В дороге родители слушали радио. Стариковский канал 101,1, музыка, потом WNYC со словами, а когда сигнал слабел, они ждали, пока не появится “Ист-Хемптон мьюзик” – примета, означавшая, что выходные начинаются: софт-рок и лобстер-ролл, еще одна стандартная шуточка отца, и WEHM с аудиокнигами. В тот раз они собирались слушать Гомера. Думаю – не могу быть уверен, но предполагаю, – что к тем выходным накануне Дня поминовения они добрались до Четвертой песни Одиссеи, Телемах является во дворец к Менелаю в тот самый день, когда дочь Менелая и Елены, возвращенной из Трои, выходит замуж за сына Ахилла.

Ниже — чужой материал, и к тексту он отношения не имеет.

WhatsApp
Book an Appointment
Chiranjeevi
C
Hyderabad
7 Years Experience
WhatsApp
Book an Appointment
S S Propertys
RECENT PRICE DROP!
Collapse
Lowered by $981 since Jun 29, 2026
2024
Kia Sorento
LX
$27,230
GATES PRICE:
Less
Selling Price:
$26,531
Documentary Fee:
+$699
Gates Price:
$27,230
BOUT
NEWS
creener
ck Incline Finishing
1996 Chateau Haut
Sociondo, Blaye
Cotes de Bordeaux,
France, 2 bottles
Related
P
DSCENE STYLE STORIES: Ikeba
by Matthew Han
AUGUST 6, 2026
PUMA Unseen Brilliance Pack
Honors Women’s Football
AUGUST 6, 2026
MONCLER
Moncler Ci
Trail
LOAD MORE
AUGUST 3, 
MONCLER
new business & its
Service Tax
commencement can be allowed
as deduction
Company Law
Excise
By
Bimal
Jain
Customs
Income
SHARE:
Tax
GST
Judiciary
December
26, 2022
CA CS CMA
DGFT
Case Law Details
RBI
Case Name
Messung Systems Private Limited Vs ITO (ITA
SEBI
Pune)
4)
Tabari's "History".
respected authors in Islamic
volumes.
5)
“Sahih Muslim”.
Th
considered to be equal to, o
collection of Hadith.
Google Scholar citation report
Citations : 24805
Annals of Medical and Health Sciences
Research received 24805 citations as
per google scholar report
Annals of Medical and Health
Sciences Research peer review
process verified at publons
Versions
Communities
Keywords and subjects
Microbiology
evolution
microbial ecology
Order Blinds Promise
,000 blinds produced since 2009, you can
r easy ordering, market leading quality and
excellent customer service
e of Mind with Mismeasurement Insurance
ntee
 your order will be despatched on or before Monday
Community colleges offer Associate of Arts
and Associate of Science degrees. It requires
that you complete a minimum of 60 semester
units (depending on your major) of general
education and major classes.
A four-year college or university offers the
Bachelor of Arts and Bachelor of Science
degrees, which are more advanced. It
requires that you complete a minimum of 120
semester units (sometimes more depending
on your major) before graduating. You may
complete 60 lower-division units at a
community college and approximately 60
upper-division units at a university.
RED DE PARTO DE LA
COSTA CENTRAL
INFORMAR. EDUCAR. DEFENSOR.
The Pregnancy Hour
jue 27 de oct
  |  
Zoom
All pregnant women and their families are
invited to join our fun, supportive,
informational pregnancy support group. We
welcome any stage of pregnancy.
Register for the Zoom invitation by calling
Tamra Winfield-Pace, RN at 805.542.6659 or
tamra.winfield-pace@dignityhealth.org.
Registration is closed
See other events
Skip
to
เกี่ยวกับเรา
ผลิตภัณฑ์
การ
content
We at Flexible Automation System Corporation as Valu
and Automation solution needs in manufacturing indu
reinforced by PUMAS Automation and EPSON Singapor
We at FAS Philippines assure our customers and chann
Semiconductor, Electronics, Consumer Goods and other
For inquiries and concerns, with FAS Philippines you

Возможно, они слушали те строки, в которых Менелай вспоминает день, когда Елена подошла к деревянному коню, заподозрив, что внутри прячутся греческие воины, и соблазнительно, лукаво подражала голосам их жен (воображаю, как она тянулась на цыпочках, эротично гладила деревянное брюхо чудища, пока окликала мужчин) – так чувственно, что Диомед, и сам Менелай, и даже Одиссей готовы были выпрыгнуть к ней, и все же Одиссей в последний момент удержался сам и удержал товарищей, кроме Антикла, тот уже собирался закричать в ответ и закричал бы, если б Одиссей не сомкнул две жилистые руки на его устах и сжимал их там. По некоторым версиям, он и вовсе удушил Антикла, спасая спрятавшихся греков. Да, может быть, те бессмертные строки звучали в их ушах, когда металлическая труба, валявшаяся на дороге, просто валявшаяся там хренова металлическая труба скатилась с какого-то хренова грузовика и разве водитель грузовика остановился нет он не остановился знал ли он нет он вряд ли даже заметил закрепил ли он как следует груз нет он абсолютно точно не закрепил его на хрен потому что вот она
металлическая труба
На полосе для автомашин с пассажирами потому что мои родители мои любимые единственные мои никогда не гнали нет сэр они предпочитали ехать не торопясь по той полосе без съездов и развязок предназначенной для машин с пассажирами по размеченной ромбами разумной дороги потому что кому какое дело почему но в тот раз дорога оказалась не такой уж безопасной на хрен потому что металлическая труба
покатилась
Я приближаюсь к ужасу, я сделаю передышку и соберусь с духом. Может быть, напишу потом.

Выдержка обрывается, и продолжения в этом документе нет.